Avec Hélène de Pierre-Jean Jouve, Elsa pour d’Aragon, ce qui est chanté, c’est le nom d’une absente. De même chez Michaux dans Nous deux encore ou chez Roubaud dans Quelque chose noir.

En effet, le poème se construit ici non pas autour d’une figure mais autour d’un trou[2]

De toutes façons, comme le dit un traducteur de l’Énéide :

« le mouvement vrai n’est pas dans l’action mais dans la mélodie interne, […] les images elles-mêmes jaillissent du choc des mots, non pas en tant qu’ils désigneraient quelque chose […] mais en ce que les syllabes d’un mot à l’autre se heurtent ou copulent pour une valeur de coloris ou de sonorité ».

Le poème donne une forme littérale à l’absence, il tourne autour d’un vide. Pensons à « l’absente de tous bouquets » qui est la définition de la rose poétique pour Mallarmé.

Le nom peut être caché. Je l’ai dit de Pétrarque, mais cela pourrait s’appliquer aussi bien à un nom divin : amour du tétragramme imprononcable dans le judaïsme, ou du centième nom d’Allah dans l’islam.

L’amour par la lettre

La clinique nous donne une autre voie. Une patiente, repérant sur mon bureau le livre L’amour du nom de Martine Broda, a pensé que je l’avais mis en évidence exprès, pour faire interprétation. En effet, tous ses amants ont des prénoms dérivés d’un nom de lieu lié à son père, toute son histoire est liés à ce signifiant majeur qui pourrait constituer si l’on veut, un nom secret. Charles Melman parle d’une analysante pour qui le mot neige, prononcé dès la première phrase qu’elle lui a dite, organisait toute son histoire.

Nous savons combien toute histoire amoureuse est régie par des signifiants, et par des noms, que ce soit ou non sensible pour le sujet.

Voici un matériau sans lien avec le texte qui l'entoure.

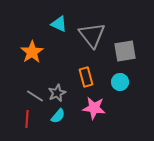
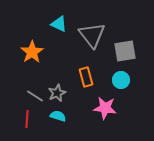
cyan circle: moved 1 px right, 2 px up
pink star: moved 11 px right
cyan semicircle: rotated 112 degrees counterclockwise
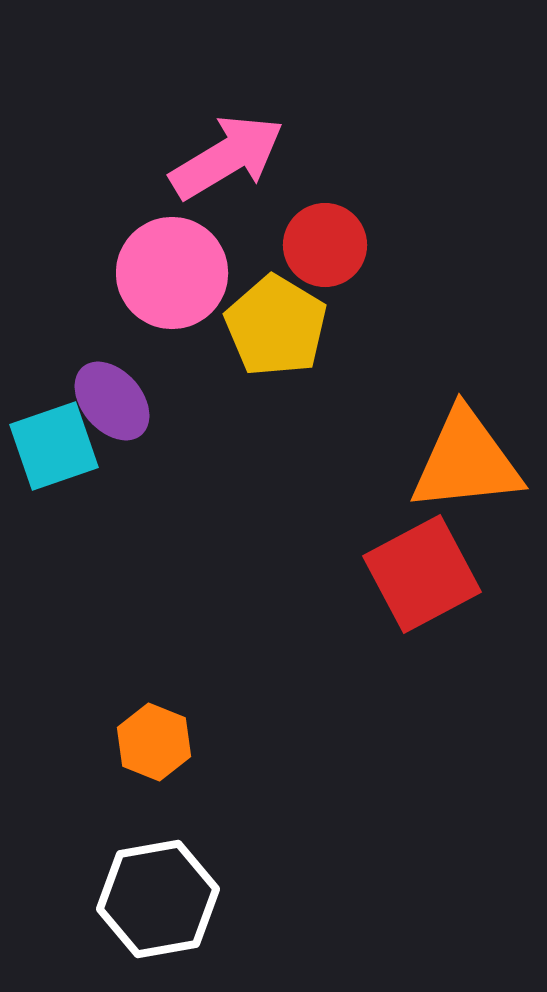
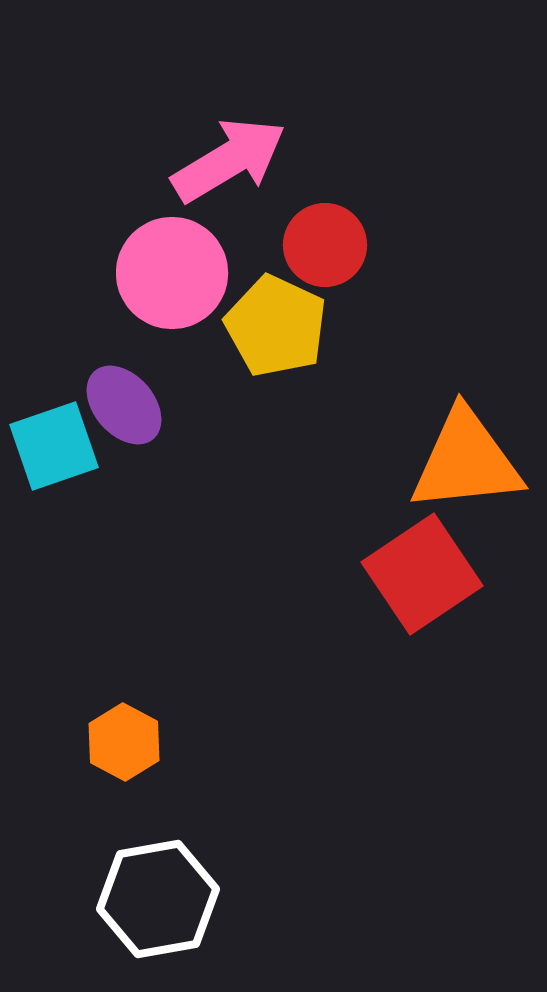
pink arrow: moved 2 px right, 3 px down
yellow pentagon: rotated 6 degrees counterclockwise
purple ellipse: moved 12 px right, 4 px down
red square: rotated 6 degrees counterclockwise
orange hexagon: moved 30 px left; rotated 6 degrees clockwise
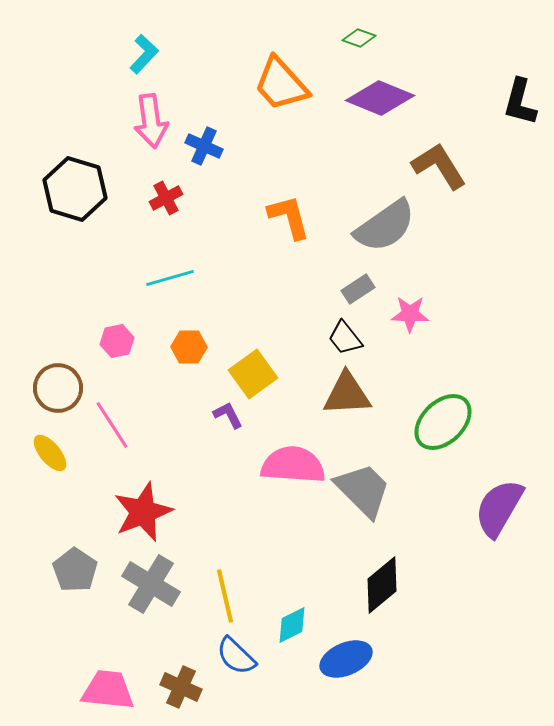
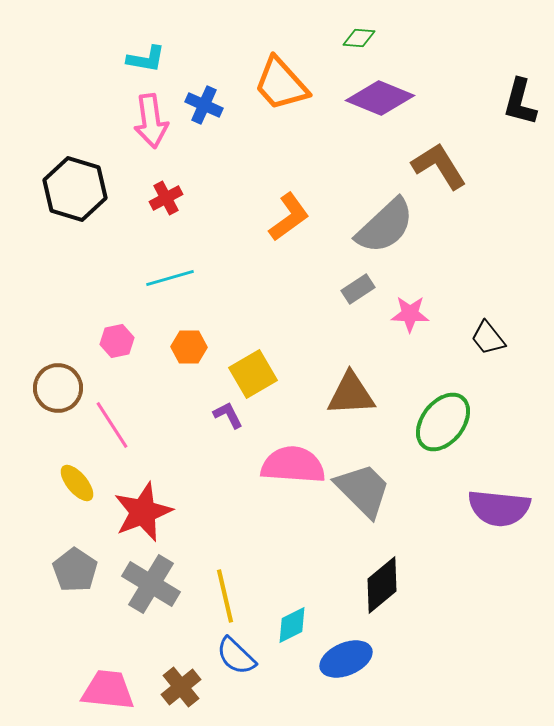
green diamond: rotated 16 degrees counterclockwise
cyan L-shape: moved 2 px right, 5 px down; rotated 57 degrees clockwise
blue cross: moved 41 px up
orange L-shape: rotated 69 degrees clockwise
gray semicircle: rotated 8 degrees counterclockwise
black trapezoid: moved 143 px right
yellow square: rotated 6 degrees clockwise
brown triangle: moved 4 px right
green ellipse: rotated 8 degrees counterclockwise
yellow ellipse: moved 27 px right, 30 px down
purple semicircle: rotated 114 degrees counterclockwise
brown cross: rotated 27 degrees clockwise
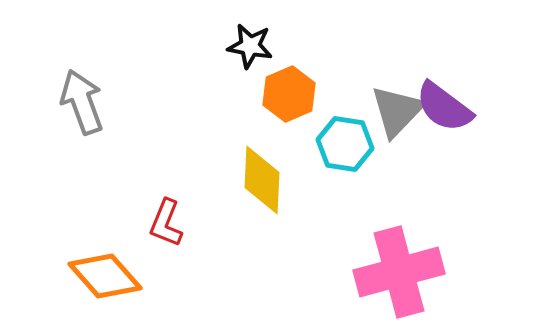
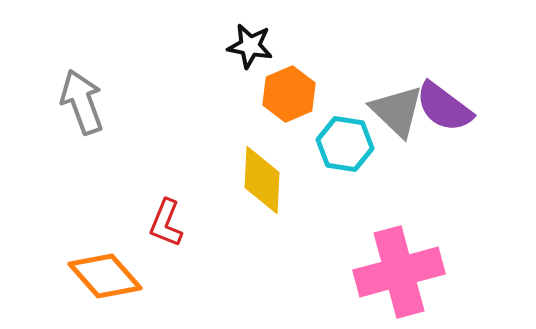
gray triangle: rotated 30 degrees counterclockwise
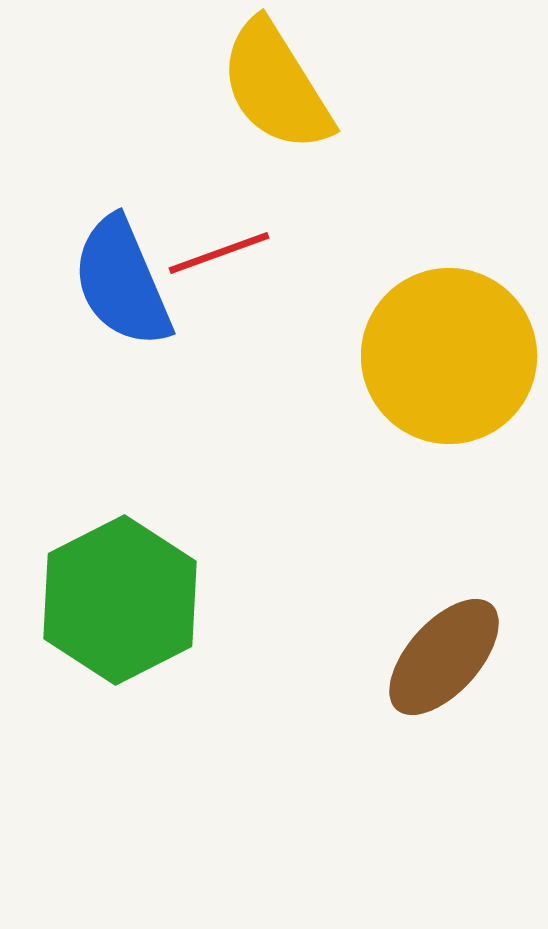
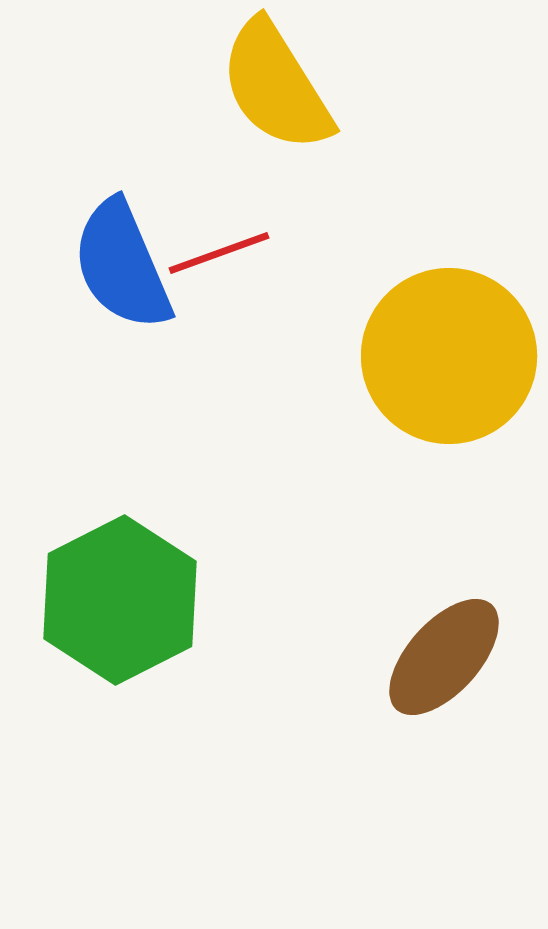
blue semicircle: moved 17 px up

Car la lettre, au sens où nous l’entendons – le matériel que le discours concret emprunte au langage – constitue le support de l’inconscient. Ce littoral littéral sépare le savoir inconscient et la jouissance (Lituraterre). J’ajoute à ce rappel une remarque profonde  de Melman qui disait que la lettre de l’inconscient est plutôt constituée de consonnes.

Nous voulions faire valoir qu’au-delà du signifiant, au-delà du nom, il y a la lettre qui en constitue comme l’ossature, qui est déterminante bien plus que ce qu’on croit aimer chez l’autre. Certes, selon des modalités diverses. Lettre perdue qu’on croit retrouver ou dont on partage le manque avec l’autre. Il y a bien un amour par la lettre. Chacun de nous sait l’importance de la lettre dans l’amour, aussi bien chez lui-même que chez ses patients.

Cet amour de la lettre, on le retrouverait évidemment dans l’amour de la littérature, de la poésie, voire  dans l’amour des textes sacrés ?

La lettre par l’amour

Donner ce qu’on n’a pas à quelqu’un qui n’en veut pas. Dans la deuxième partie de la formule, il ne s’agit pas de l’amour « malheureux » mais évidemment de l’amour de transfert. Effectivement, l’analysant dans cet amour asymétrique, offre ce qu’il n’a pas, à quelqu’un qui ne le prend pas à sa valeur faciale. C’est ce qui permet à cet analysant d’accéder à la lettre de son inconscient.

Puisque l’analyste n’en veut pas, de ce manque que lui offre le patient, ne s’arrête ni à dramatisation qui lui est proposée, ni à une causalité psychologique, il s’agit d’aller au-delà – peut-être ici faudrait-il dire en-deçà – du signifiant, à quelque chose de la lettre qui commande. Et c’est ce qu’on fait valoir par l’équivoque signifiante.  

Sans interpréter pourtant. La lettre ne s’interprète pas, elle est en elle-même dénuée de sens.

Après avoir parlé du narcissisme, et du symbolique de l’amour, Nous voulions seulement montrer les relations entre

  • la lettre qui provoque l’amour, mais à quoi l’amour vient d’ordinaire faire écran en s’arrêtant à une physionomie,
  • et l’amour de transfert qui permet au patient de saisir quelque chose de ce qui l’actionne, quelque chose de la lettre de son inconscient.

        


[1] Ce texte a été discuté à plusieurs reprises avec Angela Jesuino.

[2] Les poèmes à proprement parler érotiques sont rares, sauf peut-être dans l’Anthologie, chez John Donne ou chez Baudelaire parfois. Quant aux poèmes érotiques d’Apollinaire, leur joyeuse incongruité évoque l’objet qu’on ne peut montrer, pas par des moyens imaginaires mais au contraire proprement littéraires. De même La disparition de Perec.